Finding psychiatrists with open slots is a problem many mental health clients across the country encounter. This is due to a steep deficit in the projected supply of psychiatrists available compared to demand as identified by the Association of American Medical Colleges. In Indiana, the number of psychiatrists available for every 100,000 residents is 5.2—below the national average of 8.9 according to a 2015 report by the Indiana Hospital Association.

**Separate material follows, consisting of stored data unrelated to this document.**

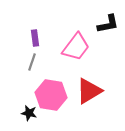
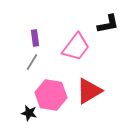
gray line: rotated 12 degrees clockwise
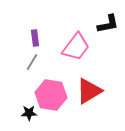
black star: rotated 14 degrees counterclockwise
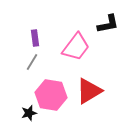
black star: rotated 14 degrees counterclockwise
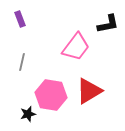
purple rectangle: moved 15 px left, 19 px up; rotated 14 degrees counterclockwise
gray line: moved 10 px left; rotated 18 degrees counterclockwise
black star: moved 1 px left, 1 px down
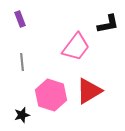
gray line: rotated 18 degrees counterclockwise
pink hexagon: rotated 8 degrees clockwise
black star: moved 6 px left, 1 px down
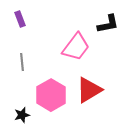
red triangle: moved 1 px up
pink hexagon: rotated 12 degrees clockwise
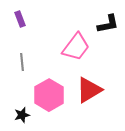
pink hexagon: moved 2 px left
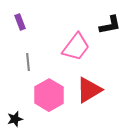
purple rectangle: moved 3 px down
black L-shape: moved 2 px right, 1 px down
gray line: moved 6 px right
black star: moved 7 px left, 4 px down
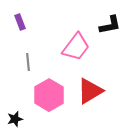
red triangle: moved 1 px right, 1 px down
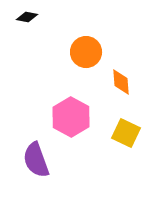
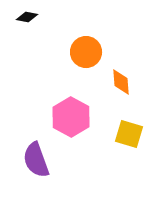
yellow square: moved 3 px right, 1 px down; rotated 8 degrees counterclockwise
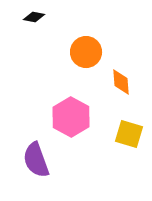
black diamond: moved 7 px right
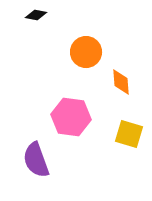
black diamond: moved 2 px right, 2 px up
pink hexagon: rotated 21 degrees counterclockwise
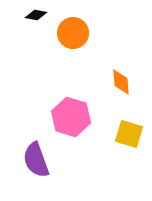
orange circle: moved 13 px left, 19 px up
pink hexagon: rotated 9 degrees clockwise
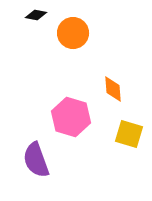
orange diamond: moved 8 px left, 7 px down
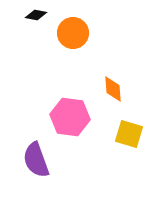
pink hexagon: moved 1 px left; rotated 9 degrees counterclockwise
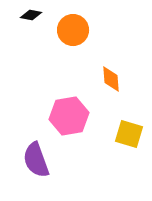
black diamond: moved 5 px left
orange circle: moved 3 px up
orange diamond: moved 2 px left, 10 px up
pink hexagon: moved 1 px left, 1 px up; rotated 18 degrees counterclockwise
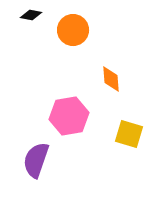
purple semicircle: rotated 39 degrees clockwise
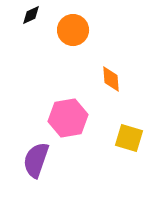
black diamond: rotated 35 degrees counterclockwise
pink hexagon: moved 1 px left, 2 px down
yellow square: moved 4 px down
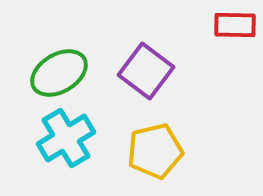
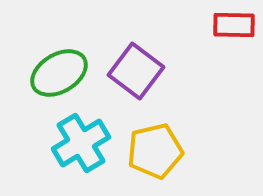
red rectangle: moved 1 px left
purple square: moved 10 px left
cyan cross: moved 15 px right, 5 px down
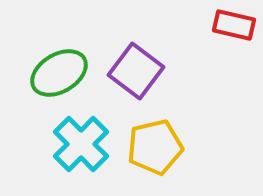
red rectangle: rotated 12 degrees clockwise
cyan cross: moved 1 px down; rotated 14 degrees counterclockwise
yellow pentagon: moved 4 px up
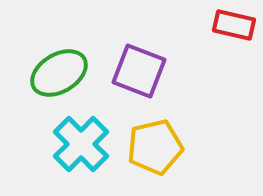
purple square: moved 3 px right; rotated 16 degrees counterclockwise
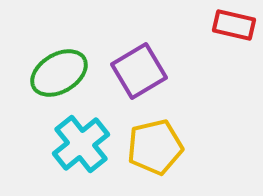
purple square: rotated 38 degrees clockwise
cyan cross: rotated 6 degrees clockwise
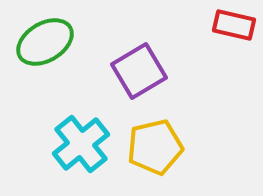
green ellipse: moved 14 px left, 31 px up
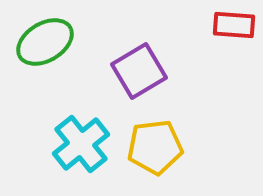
red rectangle: rotated 9 degrees counterclockwise
yellow pentagon: rotated 6 degrees clockwise
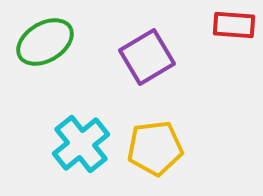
purple square: moved 8 px right, 14 px up
yellow pentagon: moved 1 px down
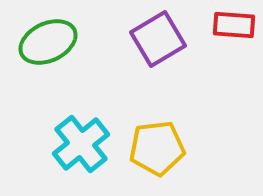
green ellipse: moved 3 px right; rotated 6 degrees clockwise
purple square: moved 11 px right, 18 px up
yellow pentagon: moved 2 px right
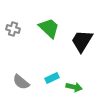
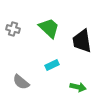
black trapezoid: rotated 40 degrees counterclockwise
cyan rectangle: moved 13 px up
green arrow: moved 4 px right
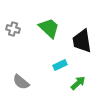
cyan rectangle: moved 8 px right
green arrow: moved 4 px up; rotated 56 degrees counterclockwise
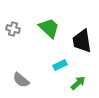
gray semicircle: moved 2 px up
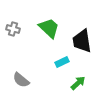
cyan rectangle: moved 2 px right, 3 px up
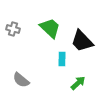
green trapezoid: moved 1 px right
black trapezoid: rotated 35 degrees counterclockwise
cyan rectangle: moved 3 px up; rotated 64 degrees counterclockwise
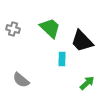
green arrow: moved 9 px right
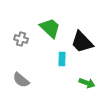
gray cross: moved 8 px right, 10 px down
black trapezoid: moved 1 px down
green arrow: rotated 63 degrees clockwise
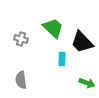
green trapezoid: moved 3 px right
gray semicircle: rotated 42 degrees clockwise
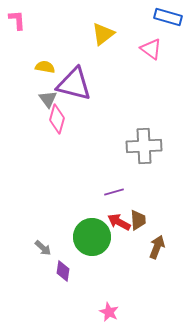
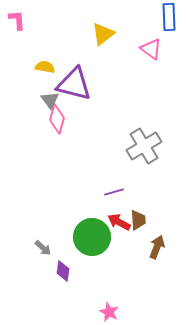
blue rectangle: moved 1 px right; rotated 72 degrees clockwise
gray triangle: moved 2 px right, 1 px down
gray cross: rotated 28 degrees counterclockwise
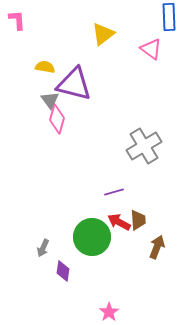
gray arrow: rotated 72 degrees clockwise
pink star: rotated 12 degrees clockwise
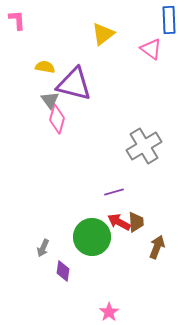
blue rectangle: moved 3 px down
brown trapezoid: moved 2 px left, 2 px down
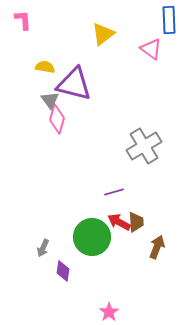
pink L-shape: moved 6 px right
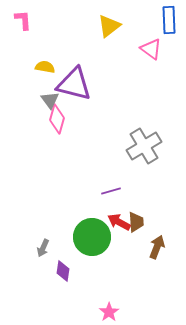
yellow triangle: moved 6 px right, 8 px up
purple line: moved 3 px left, 1 px up
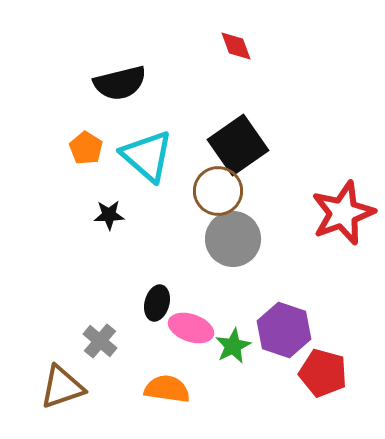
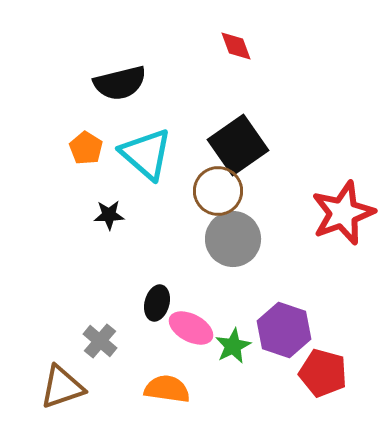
cyan triangle: moved 1 px left, 2 px up
pink ellipse: rotated 9 degrees clockwise
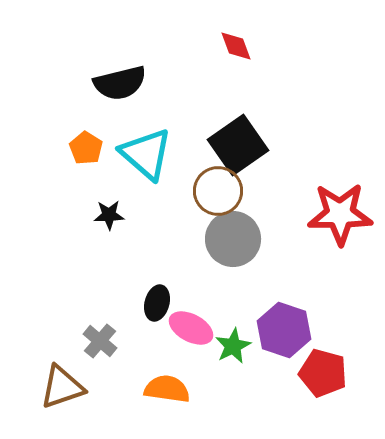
red star: moved 3 px left, 1 px down; rotated 20 degrees clockwise
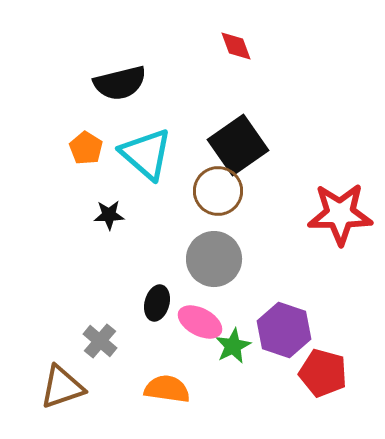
gray circle: moved 19 px left, 20 px down
pink ellipse: moved 9 px right, 6 px up
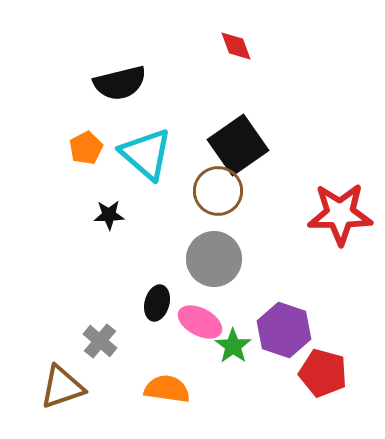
orange pentagon: rotated 12 degrees clockwise
green star: rotated 9 degrees counterclockwise
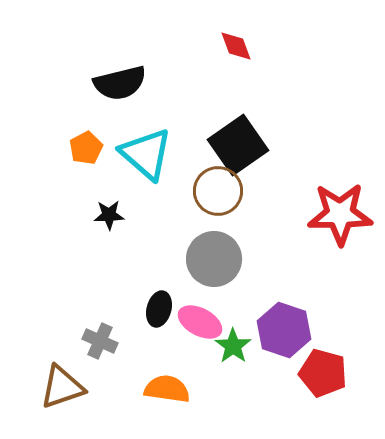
black ellipse: moved 2 px right, 6 px down
gray cross: rotated 16 degrees counterclockwise
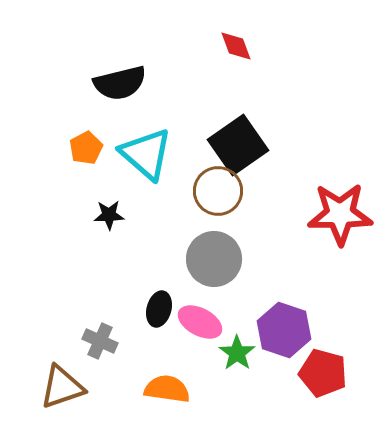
green star: moved 4 px right, 7 px down
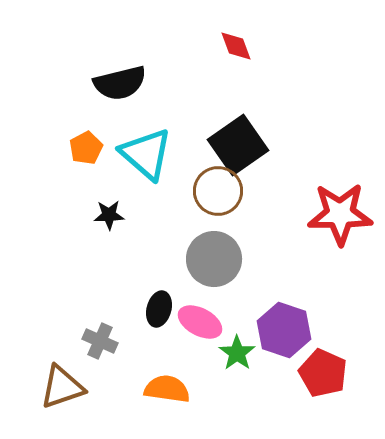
red pentagon: rotated 9 degrees clockwise
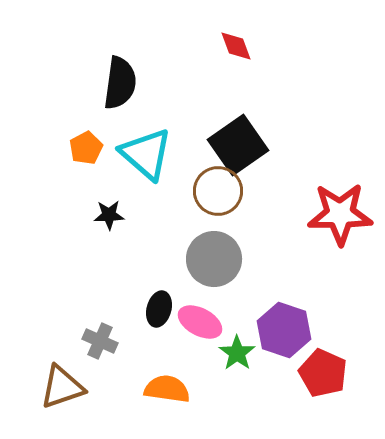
black semicircle: rotated 68 degrees counterclockwise
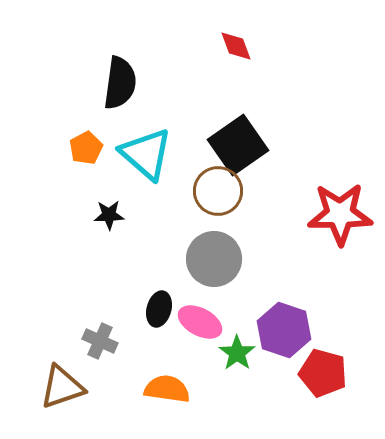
red pentagon: rotated 9 degrees counterclockwise
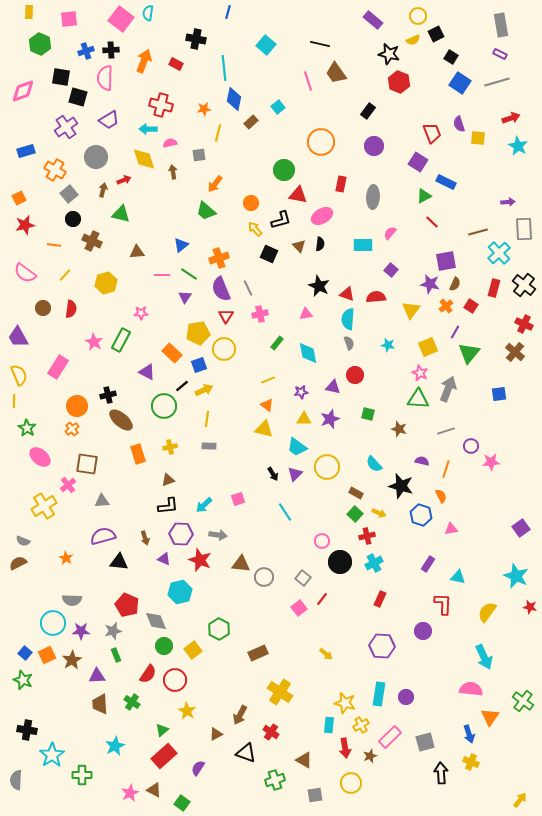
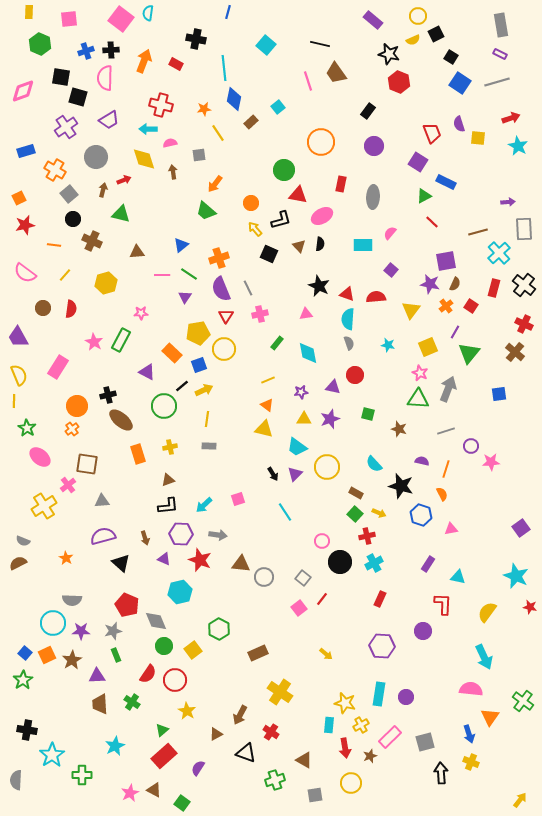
yellow line at (218, 133): rotated 48 degrees counterclockwise
orange semicircle at (441, 496): moved 1 px right, 2 px up
black triangle at (119, 562): moved 2 px right, 1 px down; rotated 36 degrees clockwise
green star at (23, 680): rotated 18 degrees clockwise
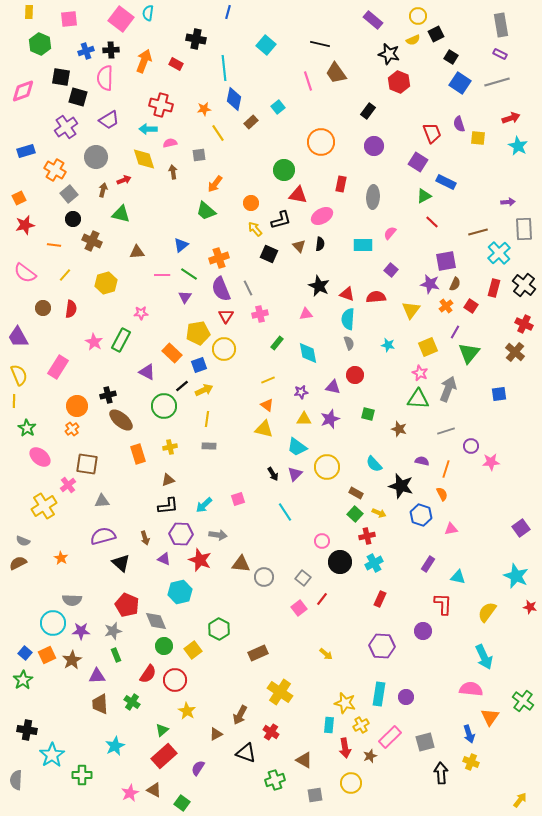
orange star at (66, 558): moved 5 px left
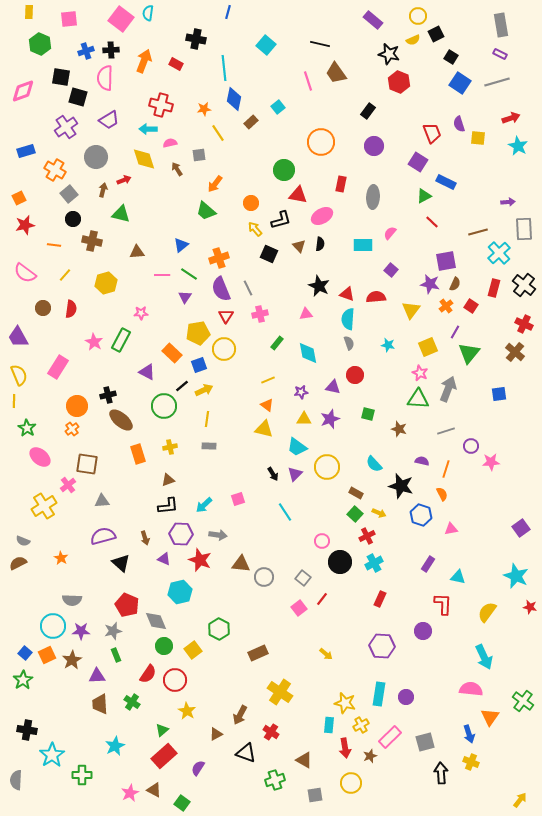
brown arrow at (173, 172): moved 4 px right, 3 px up; rotated 24 degrees counterclockwise
brown cross at (92, 241): rotated 12 degrees counterclockwise
red cross at (367, 536): rotated 14 degrees counterclockwise
cyan circle at (53, 623): moved 3 px down
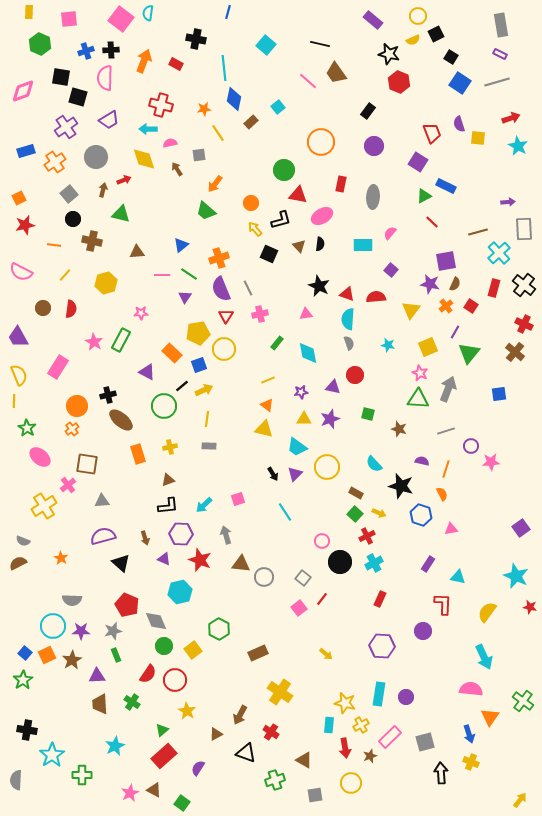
pink line at (308, 81): rotated 30 degrees counterclockwise
orange cross at (55, 170): moved 8 px up; rotated 25 degrees clockwise
blue rectangle at (446, 182): moved 4 px down
pink semicircle at (25, 273): moved 4 px left, 1 px up; rotated 10 degrees counterclockwise
gray arrow at (218, 535): moved 8 px right; rotated 114 degrees counterclockwise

“This is the first psychiatry residency program in northern Indiana and the third from IU School of Medicine,” said Elizabeth Ryan, EdD, associate dean and campus director of IU School of Medicine Northwest—Gary. “The program contributes to a goal of recruiting medical students to the Northwest-Gary campus, upon medical school graduation transitioning to a northwest Indiana-located residency program and retaining these physicians to serve in the region.”
The new four-year program, which will accept four residents each year, has received its initial accreditation by the Accreditation Council for Graduate Medical Education (ACGME), the accrediting body for graduate medical education (GME) programs.
Regional Health Systems in Merrillville is a member of the Northwest GME Consortium, a group of health care organizations providing medical training in response to the statewide physician shortage. Residents will be integrated into Regional Health Systems’ continuum of care, which includes northwest Indiana’s largest community mental health center, an inpatient psychiatric unit, two addiction units, a federally qualified community health center and a comprehensive behavioral health team made up of psychiatrists, nurse practitioners and family medicine physicians.
Nationally, one in five Americans, or 43.8 million adults, has a diagnosable mental health condition. In addition to the direct suffering of those afflicted, mental illness can indirectly affect communities. Mental illness exacerbates morbidity from other chronic diseases (e.g. diabetes, cardiovascular disease, and asthma), can increase overall healthcare costs among populations with similar levels of medical comorbidity, and increases rates of homelessness, incarceration, and lengthy and expensive hospital admissions. Furthermore, addiction—and its complications—is considerably higher among those with mental illness. As the primary caregivers in mental health, psychiatrists oversee the provision of mental health services to treat the conditions mentioned above, including differentiating primary mental illness from other medical diseases and diagnosis. To become a psychiatrist requires completion of a four-year residency program after medical school.
“The psychiatry residency program brings us one step closer to meeting the long-term public health needs of severely and chronically mentally ill patients and underserved populations in Northwest Indiana,” said Kobie Douglas, MD, chief medical officer for Regional Health Systems and a Gary native. Douglas is also an adjunct assistant professor of psychiatry for IU School of Medicine and will serve as the residency director for the new program. “Since medical residents often remain in the area where they completed their residency, providing more opportunities to train here will help address the disparities many experience in access to psychiatric care.”
“This program will help IU School of Medicine increase the number of mental health professionals trained in the state to be able to serve Hoosiers,” said Paul Wallach, MD, executive associate dean for educational affairs and institutional improvement at IU School of Medicine. “The residents will complete rotations focused on primary care, neurology, addictions, child and adolescent care and more. By focusing on mental health and primary health care, this next generation of psychiatrists will learn to provide the specialized, individualized care many patients in this vulnerable population need.”
The program is part of the IU School of Medicine Department of Psychiatry along with the current psychiatry residency programs in Indianapolis and Vincennes.
About Regional Health Systems
Regional Health Systems is Northwest Indiana’s largest provider of community-based mental health care and primary health care services for low-income, underinsured, and uninsured families. By integrating services offered at Regional Mental Health Center and Regional Health Clinic, Regional Health Systems treats the whole person and builds resilient communities. For more information, visit rhs.care.
About IU School of Medicine
IU School of Medicine is the largest medical school in the U.S. and is annually ranked among the top medical schools in the nation by U.S. News & World Report. The school offers high-quality medical education, access to leading medical research and rich campus life in nine Indiana cities, including rural and urban locations consistently recognized for livability.